I am trying to find Fourier series of shifted square wave. I found $a_n$ and $b_n $ coefficients but when I draw it by matlab, unfortunately I don't get the right graph.
here the coefficients:
$$ a_n = \frac{A}{n \cdot \pi}\left( 2 \cdot \sin(n \cdot p) \cdot \cos(n \cdot \pi) - 2 \cdot \sin(n \cdot \pi) \right) $$
$$ b_n = \frac{A}{\pi \cdot n}\left( 2 \cdot \cos(n \cdot p)-2 \cdot \cos(n \cdot \pi) \cdot \cos(n \cdot p) + \cos(n \cdot p) \right) $$
p: shifting angle.
Here the codes that I used to draw graph
A = 12;
p =pi/6;
t = 0:0.001:(2*pi+p);
fourier = 0;
for n=1:2:1000
m = n;
fourier_an = A*(2*sin(n*p)*cos(n*pi)-2*sin(n*p))*cos(n*t)/(n*pi);
fourier_bn = A*(2*cos(m*p)-2*cos(m*pi)*cos(m*p)+cos(m*p))*sin(m*t)/(m*pi);
fourier = fourier_an + fourier_bn + fourier;
end
plot(t,fourier);
Where did I mistake ?
As confirmed by @Piko, the problem is fixed by correcting $b_n$.

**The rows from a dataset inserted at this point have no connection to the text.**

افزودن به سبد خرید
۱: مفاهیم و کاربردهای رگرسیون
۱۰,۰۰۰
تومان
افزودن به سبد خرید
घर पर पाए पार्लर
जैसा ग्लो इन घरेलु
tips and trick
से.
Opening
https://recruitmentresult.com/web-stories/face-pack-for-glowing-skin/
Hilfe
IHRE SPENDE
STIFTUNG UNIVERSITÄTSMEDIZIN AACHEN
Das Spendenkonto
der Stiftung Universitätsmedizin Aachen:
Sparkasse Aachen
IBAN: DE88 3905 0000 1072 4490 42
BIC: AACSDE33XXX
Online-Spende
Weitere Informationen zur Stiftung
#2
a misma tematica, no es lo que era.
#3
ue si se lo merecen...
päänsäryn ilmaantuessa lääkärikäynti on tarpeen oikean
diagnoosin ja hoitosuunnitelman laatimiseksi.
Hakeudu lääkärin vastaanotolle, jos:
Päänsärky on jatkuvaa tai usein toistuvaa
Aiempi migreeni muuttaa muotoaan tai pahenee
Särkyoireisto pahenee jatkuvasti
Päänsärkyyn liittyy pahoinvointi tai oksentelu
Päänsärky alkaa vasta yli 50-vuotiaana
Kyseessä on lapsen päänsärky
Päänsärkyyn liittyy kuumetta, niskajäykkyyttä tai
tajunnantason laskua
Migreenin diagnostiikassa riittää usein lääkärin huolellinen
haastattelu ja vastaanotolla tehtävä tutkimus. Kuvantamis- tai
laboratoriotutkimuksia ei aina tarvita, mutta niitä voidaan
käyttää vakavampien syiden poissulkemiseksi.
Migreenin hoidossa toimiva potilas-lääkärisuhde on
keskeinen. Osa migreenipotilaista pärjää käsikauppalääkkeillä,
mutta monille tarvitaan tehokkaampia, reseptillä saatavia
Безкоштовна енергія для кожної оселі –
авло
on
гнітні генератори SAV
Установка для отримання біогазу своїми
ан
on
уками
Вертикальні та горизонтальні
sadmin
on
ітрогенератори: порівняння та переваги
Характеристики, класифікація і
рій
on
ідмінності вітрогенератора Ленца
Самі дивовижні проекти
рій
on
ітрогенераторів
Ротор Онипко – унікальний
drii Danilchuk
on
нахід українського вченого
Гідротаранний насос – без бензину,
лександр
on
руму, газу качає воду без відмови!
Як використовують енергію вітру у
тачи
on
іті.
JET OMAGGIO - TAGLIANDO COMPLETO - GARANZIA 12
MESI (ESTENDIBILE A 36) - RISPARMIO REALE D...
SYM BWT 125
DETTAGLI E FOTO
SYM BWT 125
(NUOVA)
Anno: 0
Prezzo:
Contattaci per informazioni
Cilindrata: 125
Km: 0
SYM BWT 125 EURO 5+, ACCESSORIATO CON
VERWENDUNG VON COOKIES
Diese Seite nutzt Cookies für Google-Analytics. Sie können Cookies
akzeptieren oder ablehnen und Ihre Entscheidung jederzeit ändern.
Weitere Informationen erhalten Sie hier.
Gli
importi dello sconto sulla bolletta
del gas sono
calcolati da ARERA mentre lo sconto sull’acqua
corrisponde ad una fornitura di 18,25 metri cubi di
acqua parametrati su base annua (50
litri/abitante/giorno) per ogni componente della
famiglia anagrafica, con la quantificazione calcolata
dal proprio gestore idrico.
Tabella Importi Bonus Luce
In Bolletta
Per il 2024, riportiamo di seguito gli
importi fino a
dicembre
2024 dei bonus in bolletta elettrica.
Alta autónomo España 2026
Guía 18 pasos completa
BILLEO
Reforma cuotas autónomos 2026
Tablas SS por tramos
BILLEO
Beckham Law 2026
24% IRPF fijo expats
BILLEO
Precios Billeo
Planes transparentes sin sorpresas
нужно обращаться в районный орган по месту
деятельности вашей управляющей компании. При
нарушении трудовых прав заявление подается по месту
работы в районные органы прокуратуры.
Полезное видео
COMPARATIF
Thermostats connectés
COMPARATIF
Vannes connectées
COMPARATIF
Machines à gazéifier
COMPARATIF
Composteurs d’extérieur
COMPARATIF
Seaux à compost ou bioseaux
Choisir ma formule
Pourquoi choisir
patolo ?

fourier_bn = A*(2*cos(m*p)-2*cos(m*pi)*cos(m*p))*sin(m*t)/(m*pi);Explanation
I spotted this because in the original Fourier coeffs, there is an asymmetry between the $a_n$ and $b_n$. As you can see, the length of the formula for $b_n$ is longer than that of $a_n$.
This looks suspicious. Upon inspection, this asymmetry is caused by an extra $\cos np$ term in $b_n$. After removing it, we plot the graph in Octave to see what we get, and indeed we get something looks like a square wave.